From Maxwell Anderson's play, "Winterset" has been made a film of most unusual merit, a film that has in it something far transcending mere entertainment, it has a quality of artistry, of dramatic power, that makes it a memorable, rare picture. It is the tale of a modern Hamlet, convincingly translated to our times by the use of the Sacco-Vanzetti case as the plot foundation.

When we were very young. Sacco and Canzetti, peaceable radicals, were convicted of a hold-up and murder. Flimsy circumstantial evidence and mob-hysteria condemned them. In "Winterset" so is it with Bartolomio Romagne, dreamer and idealist.

"Mio" Romanga grows up; possessed, like Hamlet, with a fierce desire for vengeance, for justice to his murdered father. Penniless and bitter, he comes to New York seeking Garth Esdras, an accomplice in the crime for which his father died, and the one man from whom he hopes to discover the truth. The "bright ironic gods" let him fall in love with Mirimne. Garth's sister, before he knows who she is.

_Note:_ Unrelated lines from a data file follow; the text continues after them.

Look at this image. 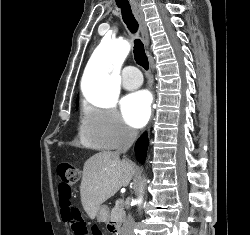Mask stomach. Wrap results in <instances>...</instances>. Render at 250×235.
Returning <instances> with one entry per match:
<instances>
[{"instance_id":"1","label":"stomach","mask_w":250,"mask_h":235,"mask_svg":"<svg viewBox=\"0 0 250 235\" xmlns=\"http://www.w3.org/2000/svg\"><path fill=\"white\" fill-rule=\"evenodd\" d=\"M97 221L106 222L108 220V208L106 205H101L97 212Z\"/></svg>"}]
</instances>
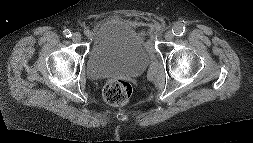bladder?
<instances>
[{
  "label": "bladder",
  "mask_w": 253,
  "mask_h": 143,
  "mask_svg": "<svg viewBox=\"0 0 253 143\" xmlns=\"http://www.w3.org/2000/svg\"><path fill=\"white\" fill-rule=\"evenodd\" d=\"M90 41L87 73L92 79L135 77L147 69L152 59L145 35L121 17L100 20Z\"/></svg>",
  "instance_id": "obj_1"
}]
</instances>
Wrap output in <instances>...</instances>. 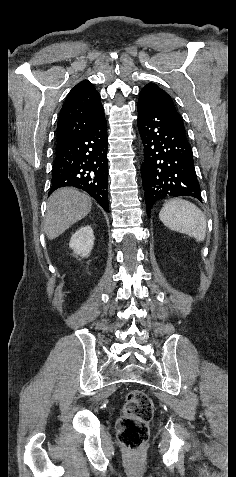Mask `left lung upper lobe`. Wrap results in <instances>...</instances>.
I'll list each match as a JSON object with an SVG mask.
<instances>
[{"instance_id":"5c2ea615","label":"left lung upper lobe","mask_w":236,"mask_h":477,"mask_svg":"<svg viewBox=\"0 0 236 477\" xmlns=\"http://www.w3.org/2000/svg\"><path fill=\"white\" fill-rule=\"evenodd\" d=\"M142 90L149 91L161 105L165 113L172 118V120L184 129V123L181 116L177 112L173 100L164 90L159 88L156 84L149 83L144 86Z\"/></svg>"}]
</instances>
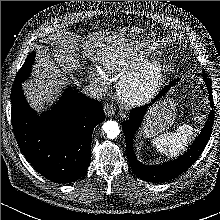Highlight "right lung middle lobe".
Here are the masks:
<instances>
[{
	"mask_svg": "<svg viewBox=\"0 0 220 220\" xmlns=\"http://www.w3.org/2000/svg\"><path fill=\"white\" fill-rule=\"evenodd\" d=\"M34 56L35 53L32 52L31 54L28 55L24 65L21 67L19 72L17 73L15 77V82H22L24 81L27 77H29L30 72H31V67L34 63Z\"/></svg>",
	"mask_w": 220,
	"mask_h": 220,
	"instance_id": "dd1d6c3e",
	"label": "right lung middle lobe"
}]
</instances>
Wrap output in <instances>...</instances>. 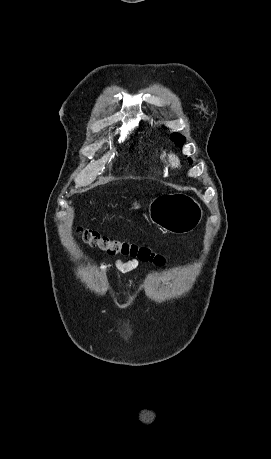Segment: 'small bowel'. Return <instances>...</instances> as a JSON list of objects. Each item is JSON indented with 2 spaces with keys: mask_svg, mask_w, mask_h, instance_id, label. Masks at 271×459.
<instances>
[{
  "mask_svg": "<svg viewBox=\"0 0 271 459\" xmlns=\"http://www.w3.org/2000/svg\"><path fill=\"white\" fill-rule=\"evenodd\" d=\"M116 267H117V269L119 271H121L123 273H129V272H132L133 270H135L138 267V261L136 259L127 260V261L118 260L116 262ZM101 269L103 271H106L107 270V266L105 264H102L101 265Z\"/></svg>",
  "mask_w": 271,
  "mask_h": 459,
  "instance_id": "1",
  "label": "small bowel"
}]
</instances>
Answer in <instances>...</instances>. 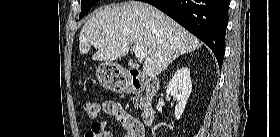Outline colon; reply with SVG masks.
<instances>
[{"label":"colon","mask_w":280,"mask_h":137,"mask_svg":"<svg viewBox=\"0 0 280 137\" xmlns=\"http://www.w3.org/2000/svg\"><path fill=\"white\" fill-rule=\"evenodd\" d=\"M82 111L90 118H95L99 114V104L94 100H84L81 104ZM142 137L140 128L136 125H131V134L129 137Z\"/></svg>","instance_id":"1"}]
</instances>
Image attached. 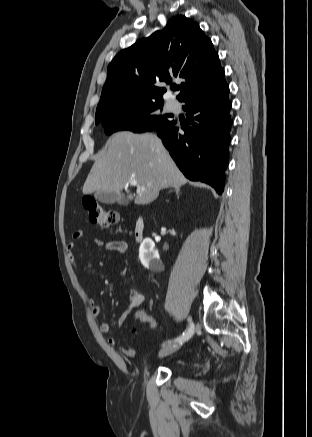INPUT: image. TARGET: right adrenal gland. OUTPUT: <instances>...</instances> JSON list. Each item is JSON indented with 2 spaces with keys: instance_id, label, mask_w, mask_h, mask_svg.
<instances>
[{
  "instance_id": "right-adrenal-gland-1",
  "label": "right adrenal gland",
  "mask_w": 312,
  "mask_h": 437,
  "mask_svg": "<svg viewBox=\"0 0 312 437\" xmlns=\"http://www.w3.org/2000/svg\"><path fill=\"white\" fill-rule=\"evenodd\" d=\"M174 190H175L176 194L179 195L180 187H175Z\"/></svg>"
}]
</instances>
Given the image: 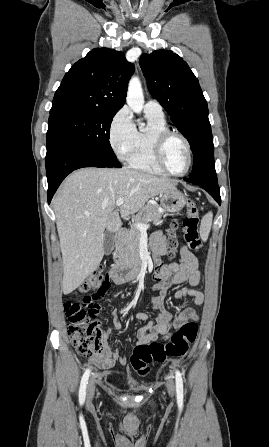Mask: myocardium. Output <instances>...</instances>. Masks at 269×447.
Listing matches in <instances>:
<instances>
[{"label":"myocardium","mask_w":269,"mask_h":447,"mask_svg":"<svg viewBox=\"0 0 269 447\" xmlns=\"http://www.w3.org/2000/svg\"><path fill=\"white\" fill-rule=\"evenodd\" d=\"M172 138H178L183 141L187 150L188 162L185 169L180 172L172 170L166 161V145ZM153 150L154 157L158 165L171 175L182 176L189 171L192 165V147L190 141L183 134L177 131L166 130L155 133L153 137Z\"/></svg>","instance_id":"1"}]
</instances>
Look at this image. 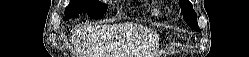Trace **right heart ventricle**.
Listing matches in <instances>:
<instances>
[{"instance_id":"right-heart-ventricle-1","label":"right heart ventricle","mask_w":249,"mask_h":57,"mask_svg":"<svg viewBox=\"0 0 249 57\" xmlns=\"http://www.w3.org/2000/svg\"><path fill=\"white\" fill-rule=\"evenodd\" d=\"M150 13L153 15V16H156V17H161L163 15V13L161 12V10L157 7H152L150 9Z\"/></svg>"}]
</instances>
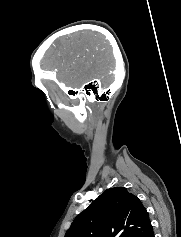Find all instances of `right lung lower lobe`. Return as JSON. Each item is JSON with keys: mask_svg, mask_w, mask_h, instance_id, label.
Instances as JSON below:
<instances>
[{"mask_svg": "<svg viewBox=\"0 0 181 237\" xmlns=\"http://www.w3.org/2000/svg\"><path fill=\"white\" fill-rule=\"evenodd\" d=\"M151 237H154V234L152 233Z\"/></svg>", "mask_w": 181, "mask_h": 237, "instance_id": "obj_1", "label": "right lung lower lobe"}]
</instances>
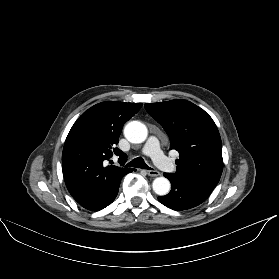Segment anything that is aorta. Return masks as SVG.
I'll return each instance as SVG.
<instances>
[{"mask_svg": "<svg viewBox=\"0 0 279 279\" xmlns=\"http://www.w3.org/2000/svg\"><path fill=\"white\" fill-rule=\"evenodd\" d=\"M124 135L131 143H142L148 135L147 127L139 121H131L124 128ZM153 190L163 196L170 191V182L165 177H158L153 181Z\"/></svg>", "mask_w": 279, "mask_h": 279, "instance_id": "obj_1", "label": "aorta"}]
</instances>
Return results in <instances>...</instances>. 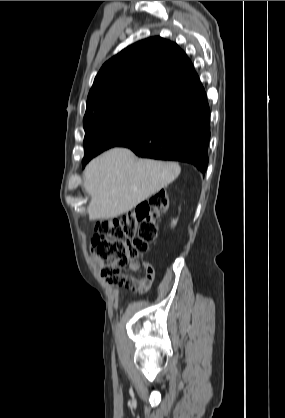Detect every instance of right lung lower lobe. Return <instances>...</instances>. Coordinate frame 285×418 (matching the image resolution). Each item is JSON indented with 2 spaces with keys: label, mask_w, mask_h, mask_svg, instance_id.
I'll use <instances>...</instances> for the list:
<instances>
[{
  "label": "right lung lower lobe",
  "mask_w": 285,
  "mask_h": 418,
  "mask_svg": "<svg viewBox=\"0 0 285 418\" xmlns=\"http://www.w3.org/2000/svg\"><path fill=\"white\" fill-rule=\"evenodd\" d=\"M210 136V108L203 89L169 107L155 123L119 146L139 157L190 163L204 174Z\"/></svg>",
  "instance_id": "obj_1"
}]
</instances>
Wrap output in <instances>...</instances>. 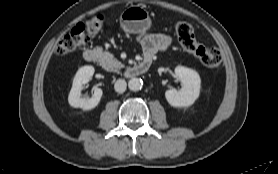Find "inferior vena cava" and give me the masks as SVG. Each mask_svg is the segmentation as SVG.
<instances>
[{"label":"inferior vena cava","mask_w":278,"mask_h":174,"mask_svg":"<svg viewBox=\"0 0 278 174\" xmlns=\"http://www.w3.org/2000/svg\"><path fill=\"white\" fill-rule=\"evenodd\" d=\"M127 83L124 79H118L114 84V89L118 93H123L126 90Z\"/></svg>","instance_id":"602c4592"}]
</instances>
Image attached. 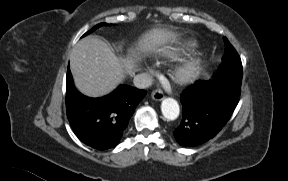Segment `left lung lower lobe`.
<instances>
[{"label": "left lung lower lobe", "instance_id": "1", "mask_svg": "<svg viewBox=\"0 0 288 181\" xmlns=\"http://www.w3.org/2000/svg\"><path fill=\"white\" fill-rule=\"evenodd\" d=\"M241 85L225 81H197L181 95L183 117L173 132L182 146H196L212 139L234 112Z\"/></svg>", "mask_w": 288, "mask_h": 181}]
</instances>
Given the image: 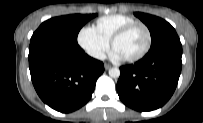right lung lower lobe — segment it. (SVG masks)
<instances>
[{
	"instance_id": "obj_1",
	"label": "right lung lower lobe",
	"mask_w": 203,
	"mask_h": 123,
	"mask_svg": "<svg viewBox=\"0 0 203 123\" xmlns=\"http://www.w3.org/2000/svg\"><path fill=\"white\" fill-rule=\"evenodd\" d=\"M28 57L37 94L48 106L63 113L75 111L89 101L104 71L103 63L85 54L78 44L31 40Z\"/></svg>"
}]
</instances>
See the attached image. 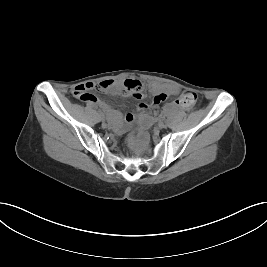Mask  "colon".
Listing matches in <instances>:
<instances>
[{"label": "colon", "instance_id": "5ec220e1", "mask_svg": "<svg viewBox=\"0 0 267 267\" xmlns=\"http://www.w3.org/2000/svg\"><path fill=\"white\" fill-rule=\"evenodd\" d=\"M111 81L100 82V83H85L83 86H79L76 88L75 95L78 99L82 101L90 100L94 96L90 93L91 90L98 89L103 90L107 88V84ZM125 90L136 97H141V85L138 81L135 80H126L125 81ZM166 94L161 93L154 97V103H161L165 101ZM197 101V94L194 91H185L182 93L180 98L178 99L179 105L184 107L185 109H191L195 105Z\"/></svg>", "mask_w": 267, "mask_h": 267}]
</instances>
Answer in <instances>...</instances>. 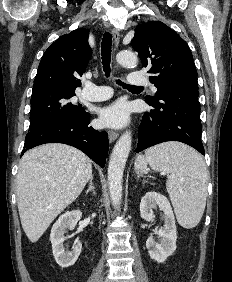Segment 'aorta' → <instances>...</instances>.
Returning a JSON list of instances; mask_svg holds the SVG:
<instances>
[{
    "mask_svg": "<svg viewBox=\"0 0 232 282\" xmlns=\"http://www.w3.org/2000/svg\"><path fill=\"white\" fill-rule=\"evenodd\" d=\"M118 64L124 67H135L137 55L128 50L120 51L116 55ZM132 135L126 131L116 142L108 165V185L112 204L118 206L122 199L123 172L131 150Z\"/></svg>",
    "mask_w": 232,
    "mask_h": 282,
    "instance_id": "obj_1",
    "label": "aorta"
}]
</instances>
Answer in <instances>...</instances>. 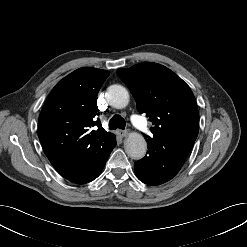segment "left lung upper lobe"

His subsequent conflicting emotions make difficult acting, but Burgess Meredith shows himself capable of interpreting the most sensitive roles. Finer acting than that of Miriamne and Mio has never come to the screen.

The character pursue their separate ways, converging in the basement room where Garth Esdras, his father, and Miriamne live, for a climax that leave Mio triumphant but still in danger of his life. Trock Estrella, the man responsible for the sixteen-year-old crime, lies in ambush ready to silence such a menace to himself as Mio Romagne.

Mio and Miriamne outwit Estrella, in a sequence that leaves the audience silent and pensive. They move in a fatal and uneasy atmosphere, caught by the camera in scenes that are masterpieces, of excitement without sensationalism. of suspense without anticlimax.

"Winterset" deserves a place on anybody's list of truly great films.

—A.G.H.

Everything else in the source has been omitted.